**** Recorded information

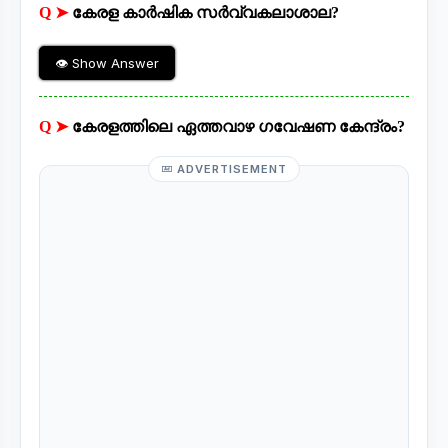
Q ➤
കേരള കാർഷിക സർവ്വകലാശാല?
👁 Show Answer
Q ➤
കേരളത്തിലെ ഏത്തവാഴ ഗവേഷണ കേന്ദ്രം?
ADVERTISEMENT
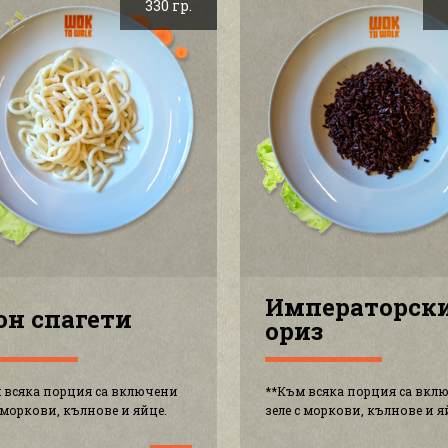
330 гр.
Императорск
он спагети
ориз
 всяка порция са включени
**Към всяка порция са вкл
с моркови, кълнове и яйце.
зеле с моркови, кълнове и я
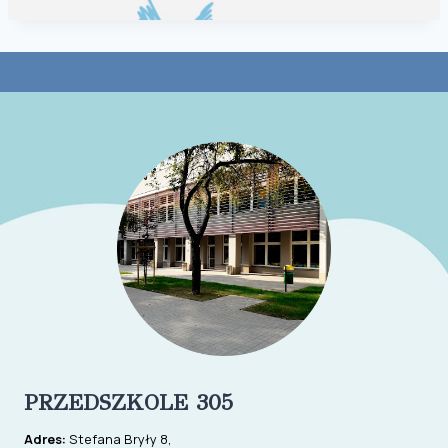
PRZEDSZKOLE 305
Adres:
Stefana Bryły 8,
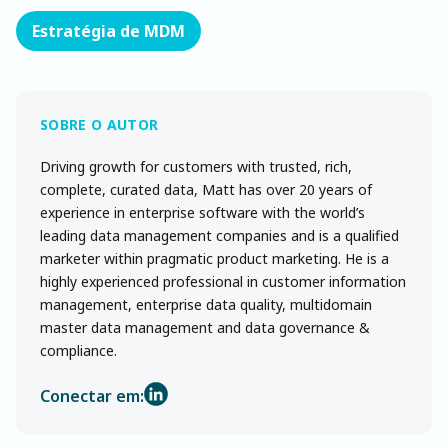
Estratégia de MDM
Driving growth for customers with trusted, rich,
complete, curated data, Matt has over 20 years of
experience in enterprise software with the world’s
leading data management companies and is a qualified
marketer within pragmatic product marketing. He is a
highly experienced professional in customer information
management, enterprise data quality, multidomain
master data management and data governance &
compliance.
Conectar em:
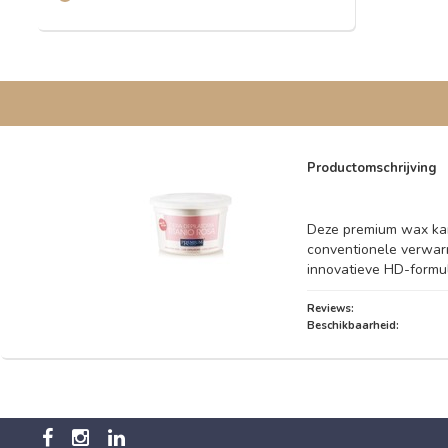
Productomschrijving
Deze premium wax kan
conventionele verwar
innovatieve HD-formul
Reviews:
Beschikbaarheid:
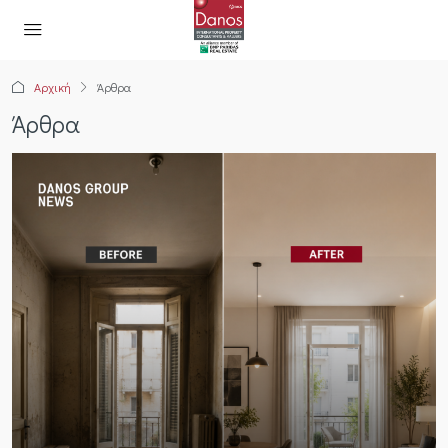
Αρχική
Άρθρα
Άρθρα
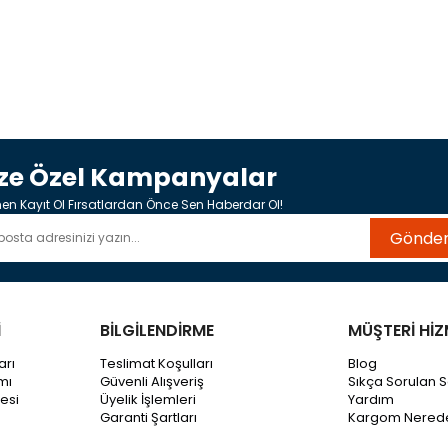
ize Özel Kampanyalar
n Kayıt Ol Fırsatlardan Önce Sen Haberdar Ol!
Gönde
İ
BİLGİLENDİRME
MÜŞTERİ HİZ
arı
Teslimat Koşulları
Blog
mı
Güvenli Alışveriş
Sıkça Sorulan S
esi
Üyelik İşlemleri
Yardım
Garanti Şartları
Kargom Nered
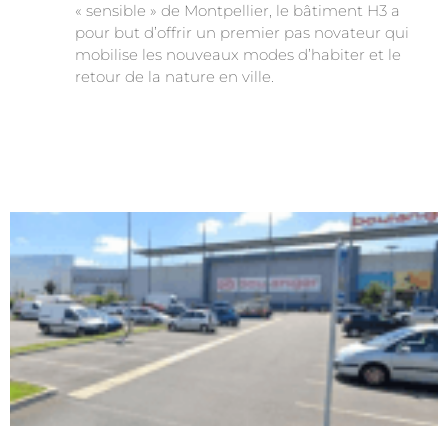
« sensible » de Montpellier, le bâtiment H3 a
pour but d’offrir un premier pas novateur qui
mobilise les nouveaux modes d’habiter et le
retour de la nature en ville.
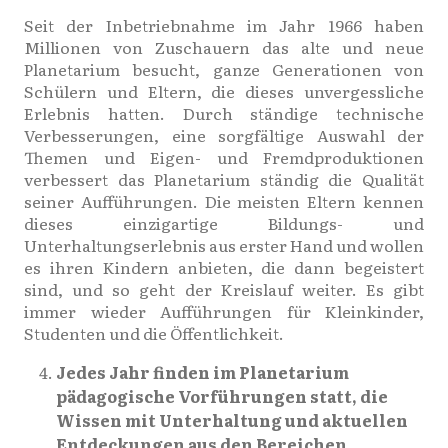
Seit der Inbetriebnahme im Jahr 1966 haben
Millionen von Zuschauern das alte und neue
Planetarium besucht, ganze Generationen von
Schülern und Eltern, die dieses unvergessliche
Erlebnis hatten. Durch ständige technische
Verbesserungen, eine sorgfältige Auswahl der
Themen und Eigen- und Fremdproduktionen
verbessert das Planetarium ständig die Qualität
seiner Aufführungen. Die meisten Eltern kennen
dieses einzigartige Bildungs- und
Unterhaltungserlebnis aus erster Hand und wollen
es ihren Kindern anbieten, die dann begeistert
sind, und so geht der Kreislauf weiter. Es gibt
immer wieder Aufführungen für Kleinkinder,
Studenten und die Öffentlichkeit.
Jedes Jahr finden im Planetarium
pädagogische Vorführungen statt, die
Wissen mit Unterhaltung und aktuellen
Entdeckungen aus den Bereichen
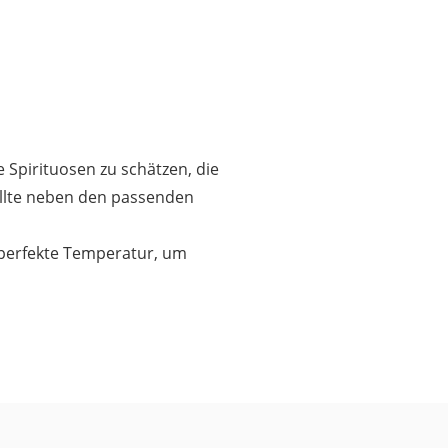
e Spirituosen zu schätzen, die
sollte neben den passenden
 perfekte Temperatur, um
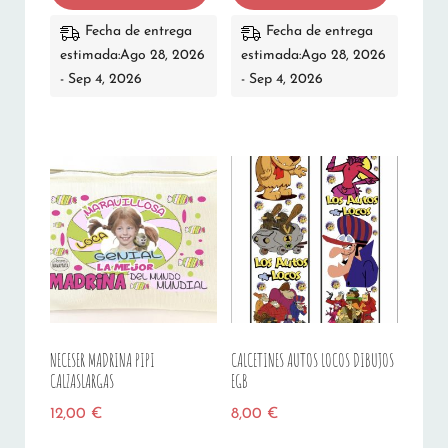
Fecha de entrega
Fecha de entrega
estimada:Ago 28, 2026
estimada:Ago 28, 2026
- Sep 4, 2026
- Sep 4, 2026
NECESER MADRINA PIPI
CALCETINES AUTOS LOCOS DIBUJOS
CALZASLARGAS
EGB
12,00
€
8,00
€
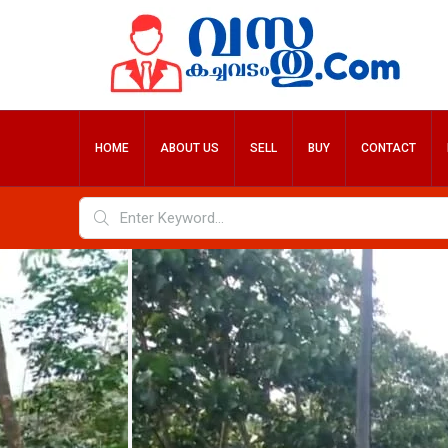
HOME
ABOUT US
SELL
BUY
CONTACT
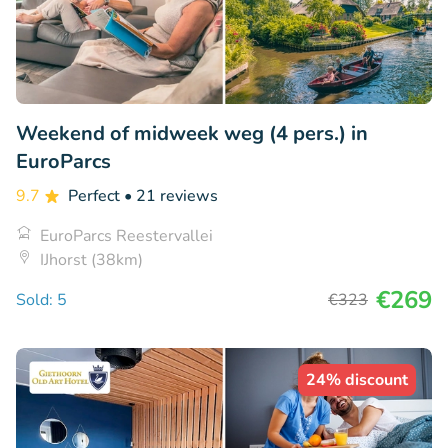
Weekend of midweek weg (4 pers.) in
EuroParcs
9.7
Perfect
• 21 reviews
EuroParcs Reestervallei
IJhorst (38km)
€269
Sold: 5
€323
24% discount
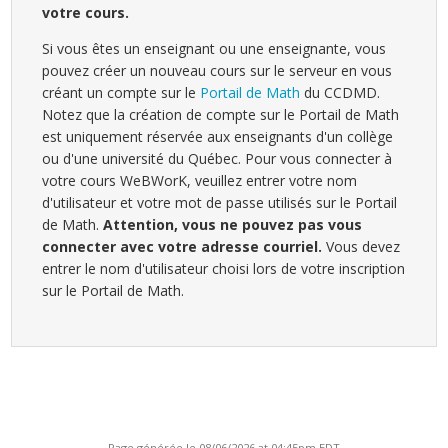
votre cours.
Si vous êtes un enseignant ou une enseignante, vous
pouvez créer un nouveau cours sur le serveur en vous
créant un compte sur le
Portail de Math
du CCDMD.
Notez que la création de compte sur le Portail de Math
est uniquement réservée aux enseignants d'un collège
ou d'une université du Québec. Pour vous connecter à
votre cours WeBWorK, veuillez entrer votre nom
d'utilisateur et votre mot de passe utilisés sur le Portail
de Math.
Attention, vous ne pouvez pas vous
connecter avec votre adresse courriel.
Vous devez
entrer le nom d'utilisateur choisi lors de votre inscription
sur le Portail de Math.
Page générée le 08/06/2026 at 04:45pm EDT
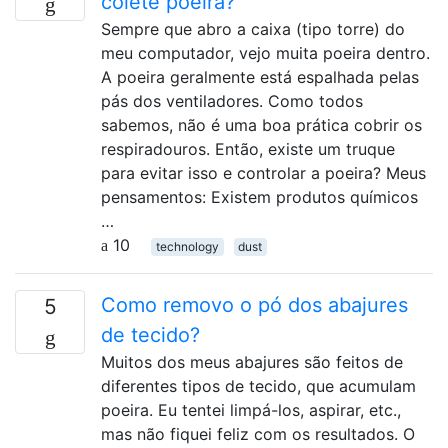
colete poeira?
Sempre que abro a caixa (tipo torre) do
meu computador, vejo muita poeira dentro.
A poeira geralmente está espalhada pelas
pás dos ventiladores. Como todos
sabemos, não é uma boa prática cobrir os
respiradouros. Então, existe um truque
para evitar isso e controlar a poeira? Meus
pensamentos: Existem produtos químicos
…
10
technology
dust
Como removo o pó dos abajures
5
de tecido?
Muitos dos meus abajures são feitos de
diferentes tipos de tecido, que acumulam
poeira. Eu tentei limpá-los, aspirar, etc.,
mas não fiquei feliz com os resultados. O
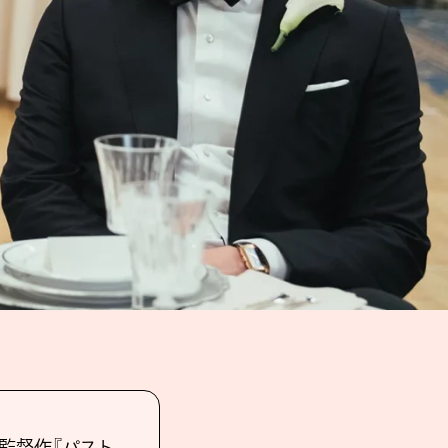
初監督作『パスト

********

■ What needs to be done ■
Return the lines from the one containing "bâtiment H3 a" through the one containing "24% discount", with both ends included and the pictures left out.

■ Result for this task ■
« sensible » de Montpellier, le bâtiment H3 a
pour but d’offrir un premier pas novateur qui
mobilise les nouveaux modes d’habiter et le
retour de la nature en ville.
Seit der Inbetriebnahme im Jahr 1966 haben
Millionen von Zuschauern das alte und neue
Planetarium besucht, ganze Generationen von
Schülern und Eltern, die dieses unvergessliche
Erlebnis hatten. Durch ständige technische
Verbesserungen, eine sorgfältige Auswahl der
Themen und Eigen- und Fremdproduktionen
verbessert das Planetarium ständig die Qualität
seiner Aufführungen. Die meisten Eltern kennen
dieses einzigartige Bildungs- und
Unterhaltungserlebnis aus erster Hand und wollen
es ihren Kindern anbieten, die dann begeistert
sind, und so geht der Kreislauf weiter. Es gibt
immer wieder Aufführungen für Kleinkinder,
Studenten und die Öffentlichkeit.
Jedes Jahr finden im Planetarium
pädagogische Vorführungen statt, die
Wissen mit Unterhaltung und aktuellen
Entdeckungen aus den Bereichen
e Spirituosen zu schätzen, die
sollte neben den passenden
 perfekte Temperatur, um
Fecha de entrega
Fecha de entrega
estimada:Ago 28, 2026
estimada:Ago 28, 2026
- Sep 4, 2026
- Sep 4, 2026
NECESER MADRINA PIPI
CALCETINES AUTOS LOCOS DIBUJOS
CALZASLARGAS
EGB
12,00
€
8,00
€
HOME
ABOUT US
SELL
BUY
CONTACT
Weekend of midweek weg (4 pers.) in
EuroParcs
9.7
Perfect
• 21 reviews
EuroParcs Reestervallei
IJhorst (38km)
€269
Sold: 5
€323
24% discount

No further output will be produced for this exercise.